Zamora was born in Guatemala in 1956 and from the age of 17 began to practice the profession that would become his life’s passion. He studied engineering at the University of San Carlos, the most important university in Guatemala, and always showed himself to be a restless person, dedicated to creating projects related to communication. In 1990, he was among the founders of Siglo 21, a newspaper that became very prestigious in Guatemala, and six years later he created elPeriódico. He has received several international awards, including the Maria Moors Cabot Prize, awarded by Columbia University; the CPJ International Press Freedom Awards and the King of Spain International Journalism Award.
Juan Luis Font, editor of elPeriódico for 17 years, speaks from Ohio, U.S., where he went into exile due to the threats he suffered in Guatemala for doing his job. He recalls that from the beginning Zamora developed a combative journalism. The newspaper’s first major report was an investigation that denounced military personnel who smuggled contraband merchandise into the country. “José Rubén was fearless, and although he set himself certain limits in the eyes of financiers and advertisers, he never stopped denouncing abuses,” says Font.

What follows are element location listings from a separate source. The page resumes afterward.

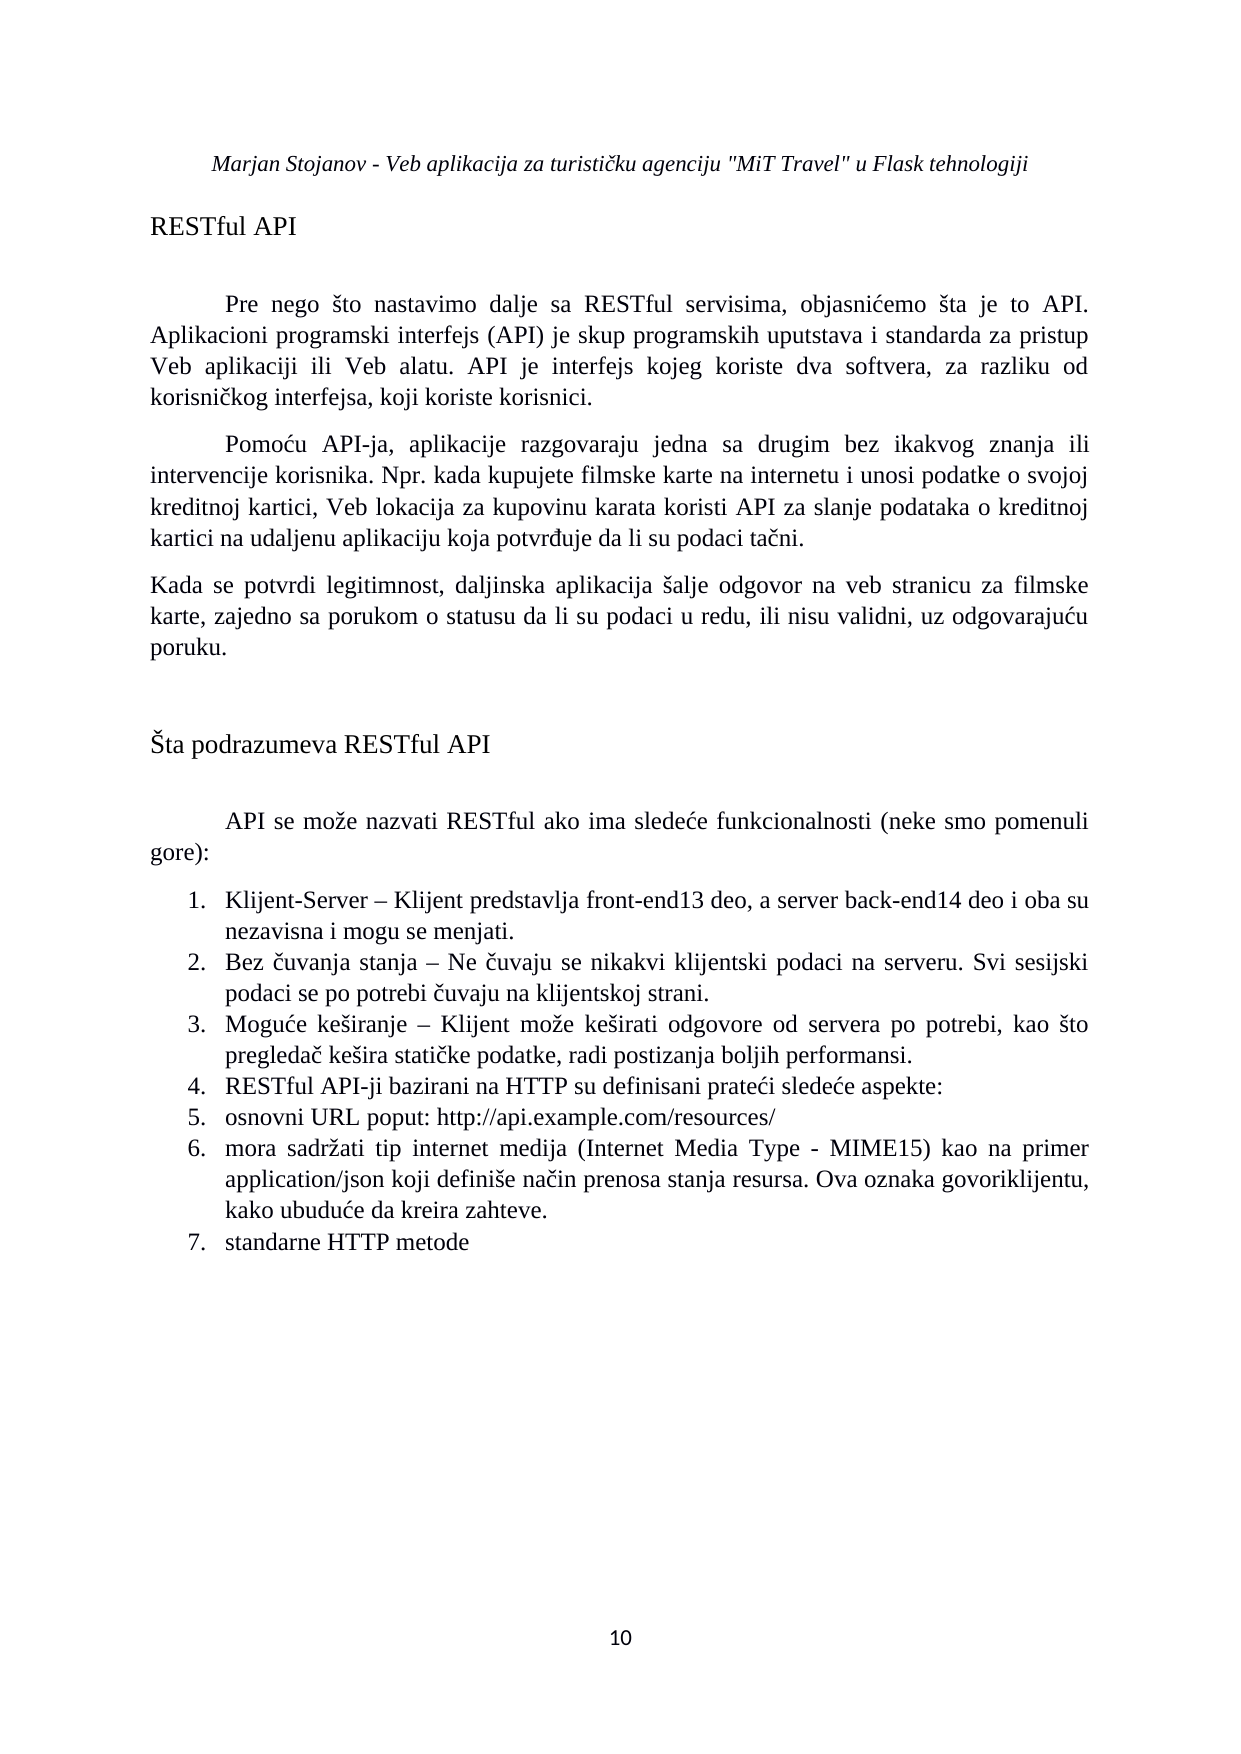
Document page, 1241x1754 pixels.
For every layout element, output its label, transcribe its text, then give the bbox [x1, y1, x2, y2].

list Bez čuvanja stanja – Ne čuvaju se nikakvi klijentski podaci na serveru. Svi sesijski podaci se po potrebi čuvaju na klijentskoj strani. [187, 947, 1090, 1007]
list Moguće keširanje – Klijent može keširati odgovore od servera po potrebi, kao što pregledač kešira statičke podatke, radi postizanja boljih performansi. [187, 1009, 1090, 1069]
text Kada se potvrdi legitimnost, daljinska aplikacija šalje odgovor na veb stranicu za filmske karte, zajedno sa porukom o statusu da li su podaci u redu, ili nisu validni, uz odgovarajuću poruku. [150, 570, 1090, 661]
list RESTful API-ji bazirani na HTTP su definisani prateći sledeće aspekte: [187, 1071, 1090, 1100]
text API se može nazvati RESTful ako ima sledeće funkcionalnosti (neke smo pomenuli gore): [150, 806, 1090, 866]
list standarne HTTP metode [187, 1227, 1090, 1255]
text Pre nego što nastavimo dalje sa RESTful servisima, objasnićemo šta je to API. Aplikacioni programski interfejs (API) je skup programskih uputstava i standarda za pristup Veb aplikaciji ili Veb alatu. API je interfejs kojeg koriste dva softvera, za razliku od korisničkog interfejsa, koji koriste korisnici. [150, 289, 1090, 411]
subtitle Šta podrazumeva RESTful API [150, 728, 1090, 759]
text Pomoću API-ja, aplikacije razgovaraju jedna sa drugim bez ikakvog znanja ili intervencije korisnika. Npr. kada kupujete filmske karte na internetu i unosi podatke o svojoj kreditnoj kartici, Veb lokacija za kupovinu karata koristi API za slanje podataka o kreditnoj kartici na udaljenu aplikaciju koja potvrđuje da li su podaci tačni. [150, 429, 1090, 551]
list osnovni URL poput: http://api.example.com/resources/ [187, 1102, 1090, 1131]
list mora sadržati tip internet medija (Internet Media Type - MIME15) kao na primer application/json koji definiše način prenosa stanja resursa. Ova oznaka govoriklijentu, kako ubuduće da kreira zahteve. [187, 1133, 1090, 1224]
subtitle RESTful API [150, 210, 1090, 241]
list Klijent-Server – Klijent predstavlja front-end13 deo, a server back-end14 deo i oba su nezavisna i mogu se menjati. [187, 885, 1090, 945]
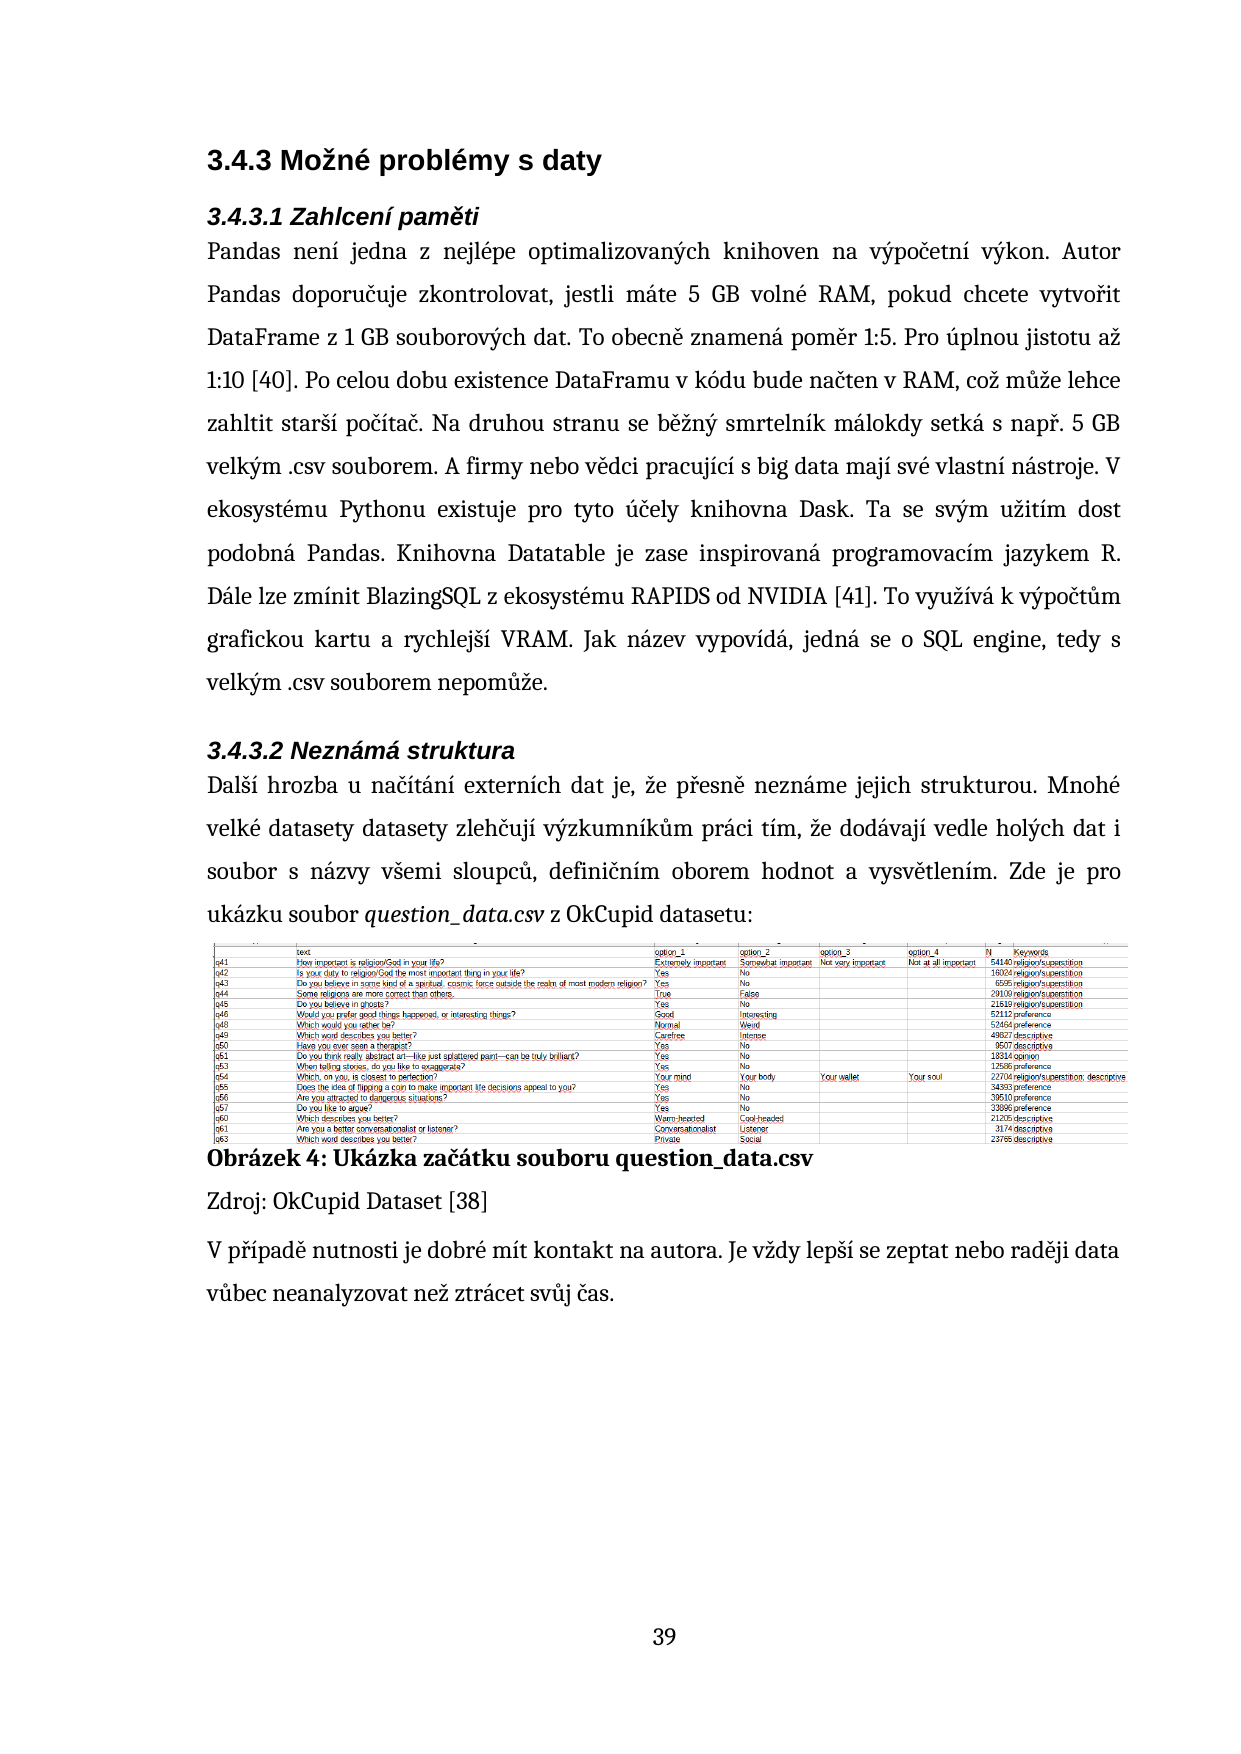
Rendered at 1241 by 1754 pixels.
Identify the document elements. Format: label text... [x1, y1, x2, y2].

text Další hrozba u načítání externích dat je, že přesně neznáme jejich strukturou. Mnohé velké datasety datasety zlehčují výzkumníkům práci tím, že dodávají vedle holých dat i soubor s názvy všemi sloupců, definičním oborem hodnot a vysvětlením. Zde je pro ukázku soubor question_data.csv z OkCupid datasetu: [207, 771, 1122, 929]
title Zdroj: OkCupid Dataset [38] [207, 1187, 1122, 1215]
subtitle 3.4.3.1 Zahlcení paměti [207, 202, 1122, 230]
text V případě nutnosti je dobré mít kontakt na autora. Je vždy lepší se zeptat nebo raději data vůbec neanalyzovat než ztrácet svůj čas. [207, 1236, 1122, 1308]
subtitle 3.4.3 Možné problémy s daty [207, 143, 1122, 177]
text Pandas není jedna z nejlépe optimalizovaných knihoven na výpočetní výkon. Autor Pandas doporučuje zkontrolovat, jestli máte 5 GB volné RAM, pokud chcete vytvořit DataFrame z 1 GB souborových dat. To obecně znamená poměr 1:5. Pro úplnou jistotu až 1:10 [40]. Po celou dobu existence DataFramu v kódu bude načten v RAM, což může lehce zahltit starší počítač. Na druhou stranu se běžný smrtelník málokdy setká s např. 5 GB velkým .csv souborem. A firmy nebo vědci pracující s big data mají své vlastní nástroje. V ekosystému Pythonu existuje pro tyto účely knihovna Dask. Ta se svým užitím dost podobná Pandas. Knihovna Datatable je zase inspirovaná programovacím jazykem R. Dále lze zmínit BlazingSQL z ekosystému RAPIDS od NVIDIA [41]. To využívá k výpočtům grafickou kartu a rychlejší VRAM. Jak název vypovídá, jedná se o SQL engine, tedy s velkým .csv souborem nepomůže. [207, 237, 1122, 697]
subtitle Obrázek 4: Ukázka začátku souboru question_data.csv [207, 943, 1134, 1172]
subtitle 3.4.3.2 Neznámá struktura [207, 736, 1122, 765]
picture [212, 943, 1129, 1144]
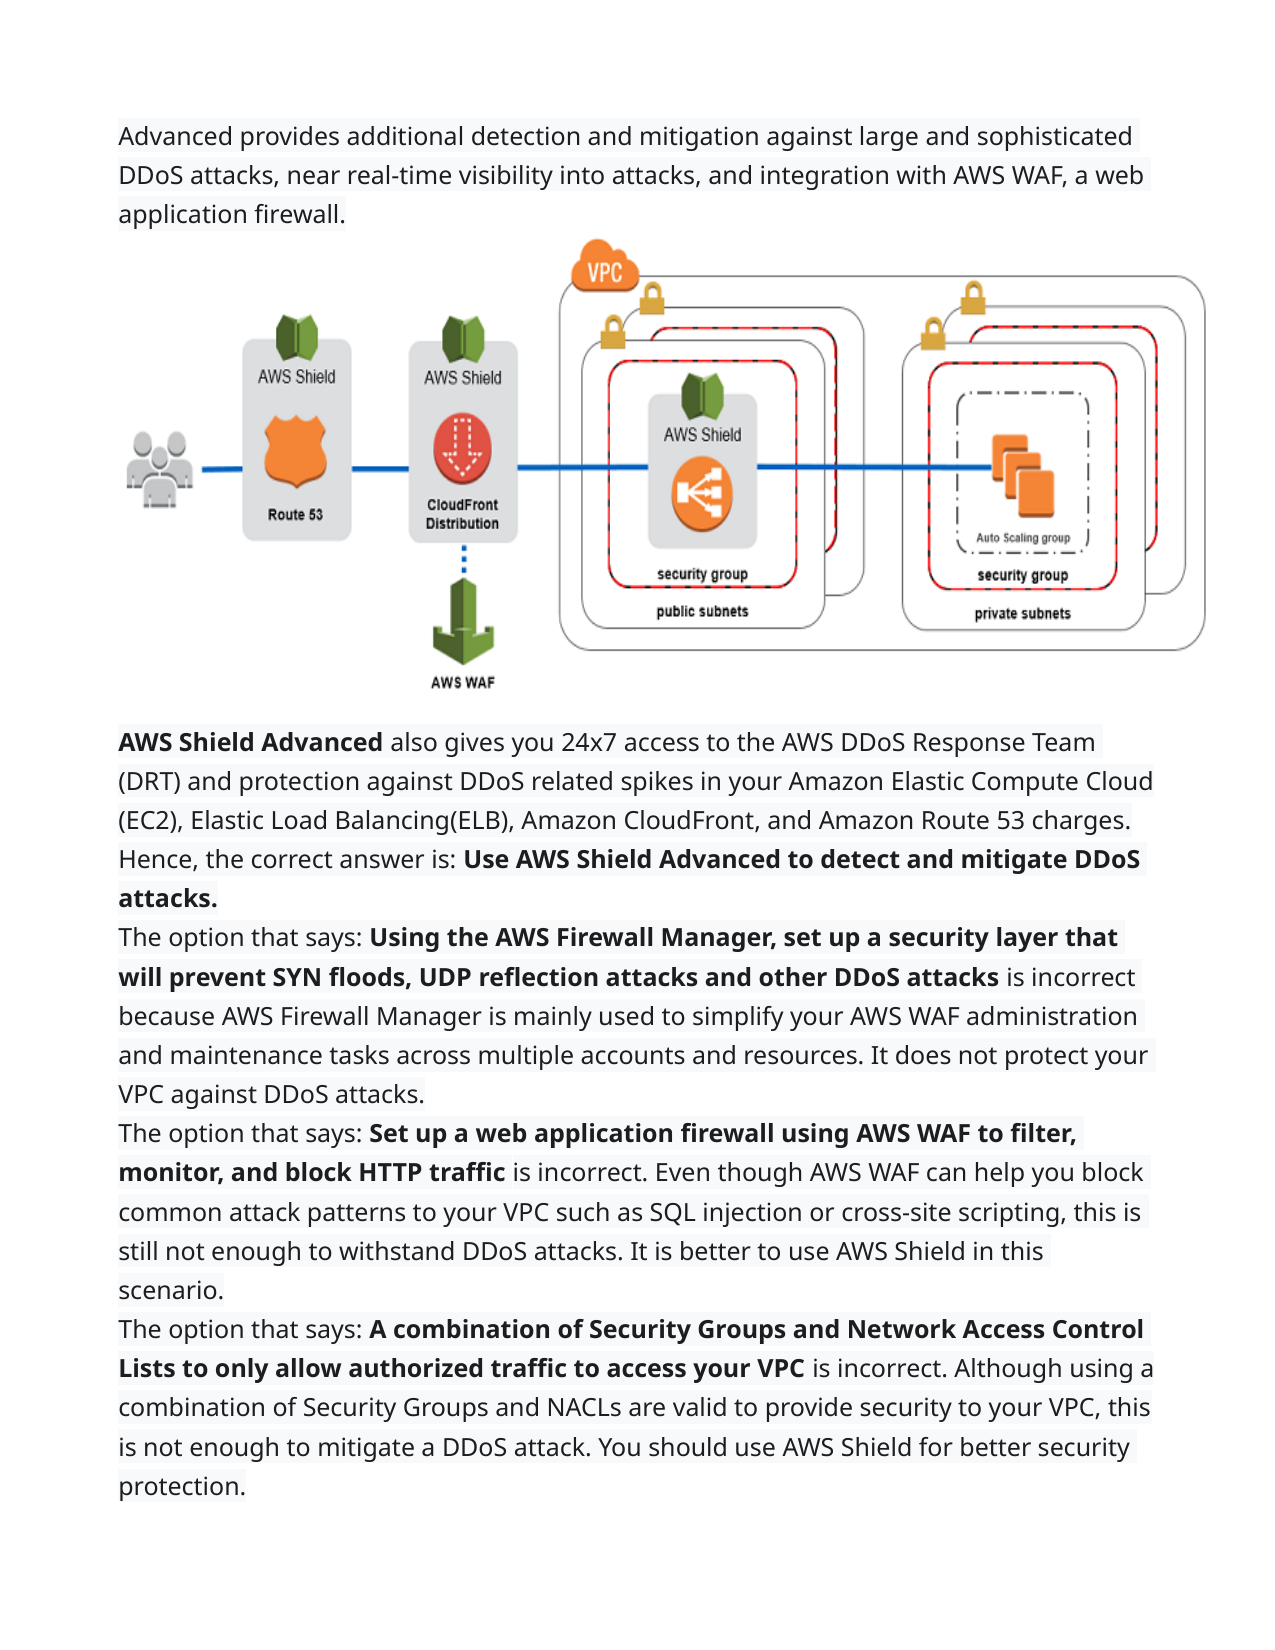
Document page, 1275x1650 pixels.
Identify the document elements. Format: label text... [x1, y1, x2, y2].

It is because of that courage that many journalists in Guatemala have been afraid since Zamora’s arrest last summer and conviction for money laundering and the closure of the newspaper he loved so much. From prison, he has been calm and has stated that he will exhaust all legal avenues to prove his innocence. In the streets of Guatemala, reporters who believe in him hope that he will be free again and that he will once again confront the powerful. “I am sure that José Rubén will get out of jail. His unjust imprisonment causes us grief, but also sadness and anger. If they could touch him, what can the rest of the journalists in Guatemala expect?” asks Alpírez.